▸ Extrait choisi

....................

Une Diagonale des Fous de l'interieur !

Même si l’on dit « jamais deux sans trois », c’est toujours avec un peu d’appréhension que l’on part courir la Diagonale des Fous. Cette année, je sais que mon entraînement n’a pas été optimal, mais un peu plus d’un mois après l’UTMB et avec mon expérience sur cette course, je sais que mon seul objectif est de devenir une fois de plus finisher et prendre un maximum de plaisir.
Les quelques jours avant la course sont consacrés à la préparation de la logistique car ce n’est jamais simple sur l’ile. On te dit
toujours que « ça va le faire, on trouvera une solution » mais on a toujours la crainte de se voir louper une assistance, ne pas se faire amener au départ. C’est au final ce qui fait aussi la magie de cette course, remplie d’à peut prêt.
Avec l’aide de notre ami Phil, nous rejoignons tant bien que mal et après quelques coups de téléphones de dernière minute la ligne de départ à 20h, avec Perrine et Julien avec qui je partage ces vacances et qui sont également inscrits sur la Diag. Cela nous laisse deux heures avant le départ. Comme d’habitude, la foule (toute l’ile) est venue acclamer les Fous pour départ de la course. Nous essayons de nous positionner au mieux pour partir juste derrière les élites. 
A quelques minutes du départ, quelques mots d’encouragements entre nous et voila qu’il est l’heure de partir. Go! Je fais quelques foulées seulement qu’une chute se produit devant moi. Avec la pression des 2500 coureurs derrière, impossible de résister et je mets un genou à terre car mon pied est bloqué. Le stress m’envahie par peur de me faire piétiner par la foule de traileurs. Je me releve  au plus vite pour fuir. Un rapide coup d’oeil autour de moi et je vois ma Pepe et mon Julien qui vont bien également. Ouf ! Après cette grosse montée d’adrénaline, j’essaie de me mettre dans la course et dans mon allure. Comme chaque année, les 8 premiers kilomètres se font avec une orde de spectateurs très dense, digne du tour de France. On ne voit pas les kilomètres passer.

....................

▸ Données recueillies
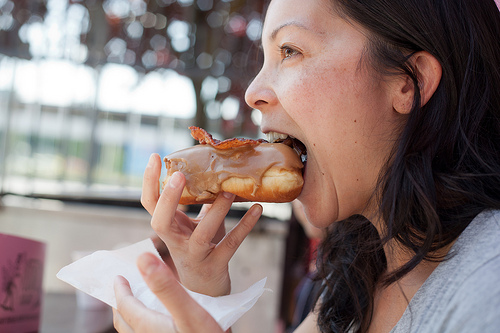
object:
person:
[112, 0, 500, 333]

....................

D'après l'extrait choisi, à quelle heure le groupe arrive-t-il sur la ligne de départ de la Diagonale des Fous ?

▸ Résultat
À 20h, deux heures avant le départ.